● EXERCISE PROMPT: An exact, picture-free copy of the listing is required.

● RAW DATA:
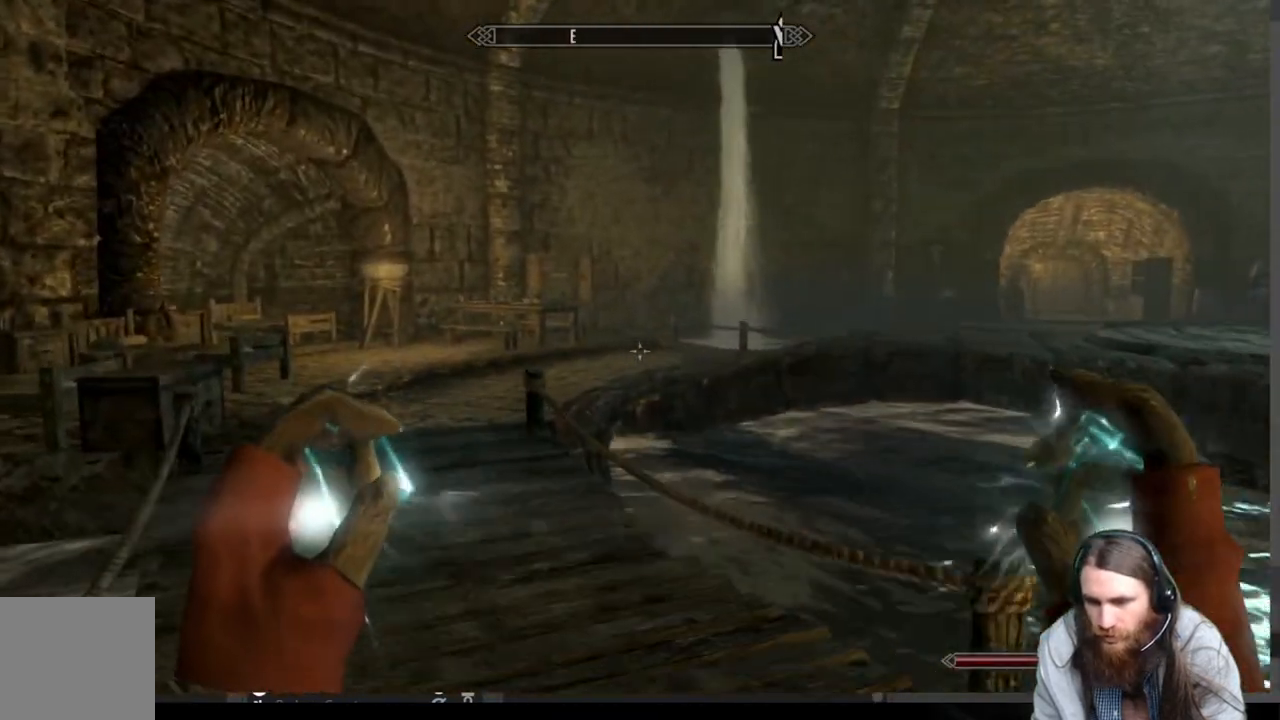
{"buttons": [], "left_stick": "up", "right_stick": "down-left", "events": [[167, "right_stick", "down-left"]]}
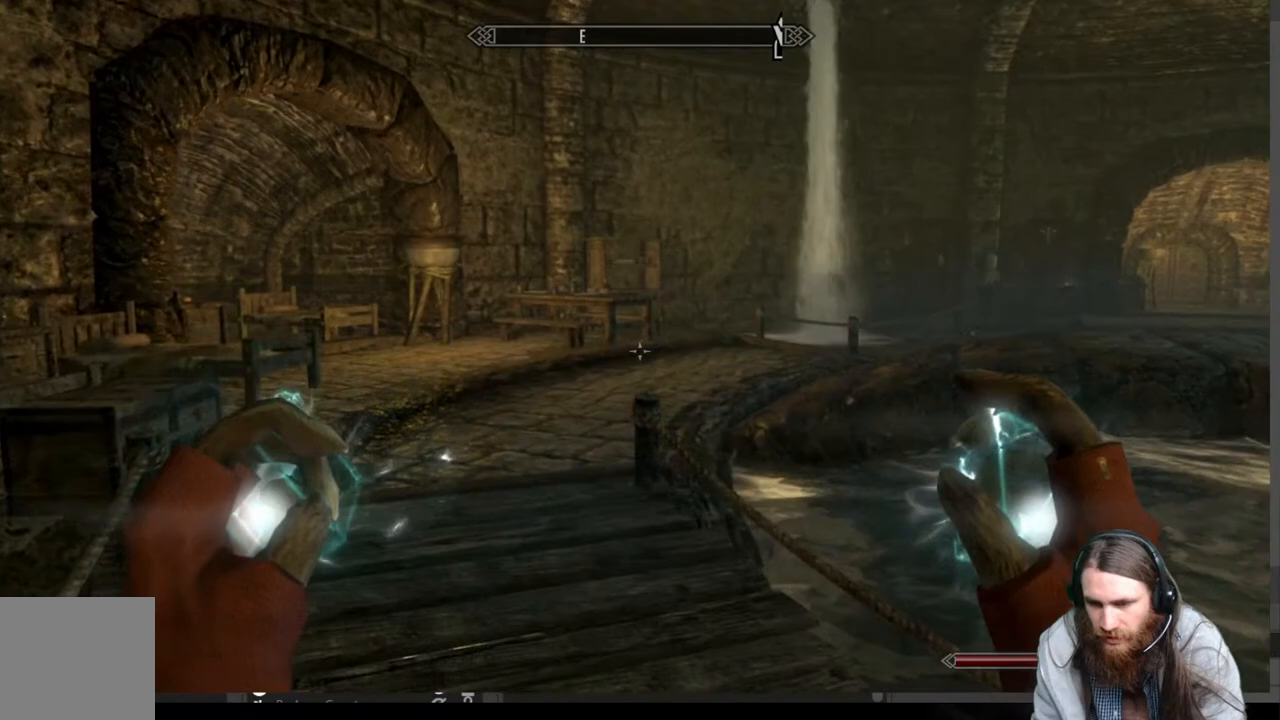
{"buttons": [], "left_stick": "up", "right_stick": "down-left", "events": []}
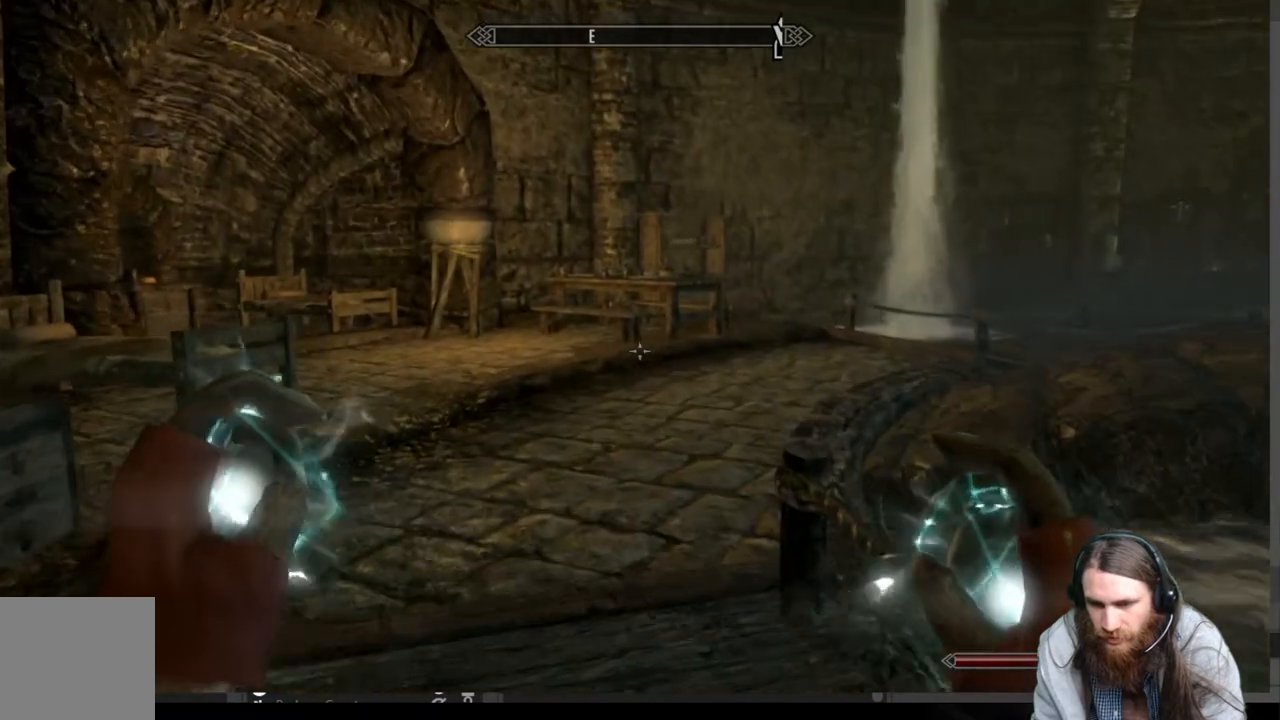
{"buttons": [], "left_stick": "up-right", "right_stick": "down-left", "events": [[383, "left_stick", "up-right"]]}
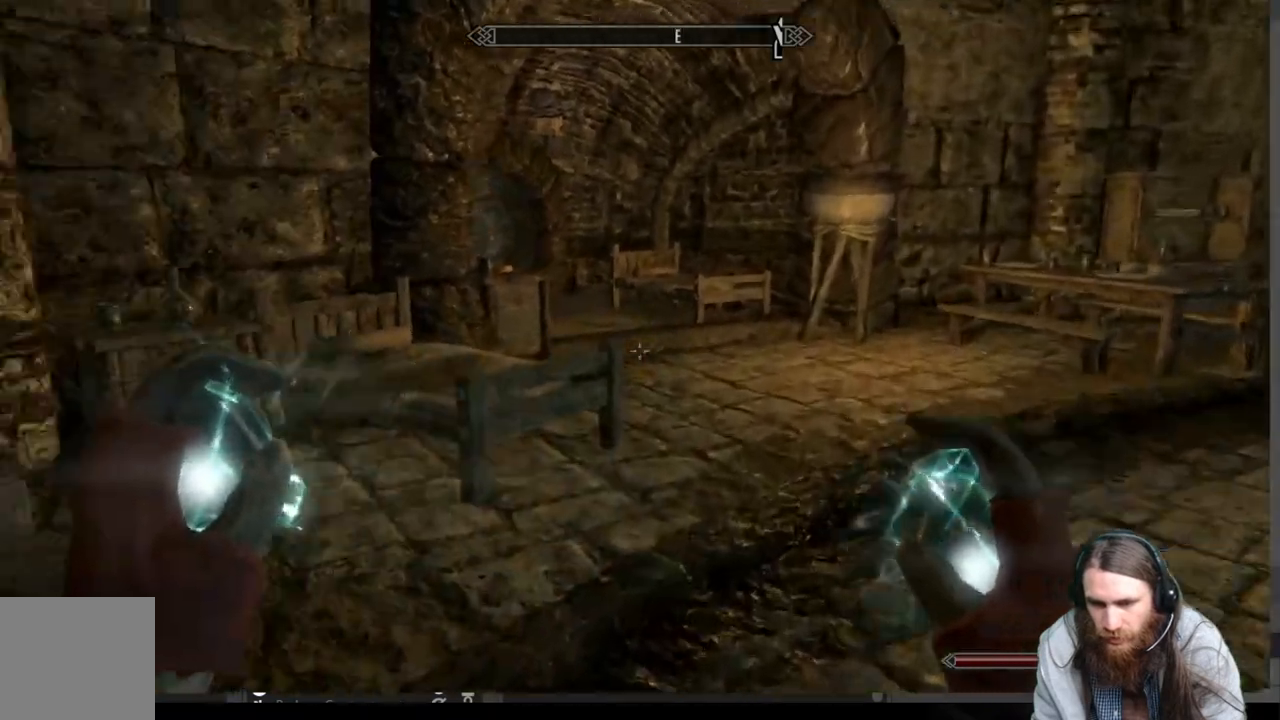
{"buttons": [], "left_stick": "up-right", "right_stick": "center", "events": [[67, "right_stick", "center"]]}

● OUTPUT OF THE TASK:
{"buttons": [], "left_stick": "up", "right_stick": "down-left", "events": [[167, "right_stick", "down-left"]]}
{"buttons": [], "left_stick": "up", "right_stick": "down-left", "events": []}
{"buttons": [], "left_stick": "up-right", "right_stick": "down-left", "events": [[383, "left_stick", "up-right"]]}
{"buttons": [], "left_stick": "up-right", "right_stick": "center", "events": [[67, "right_stick", "center"]]}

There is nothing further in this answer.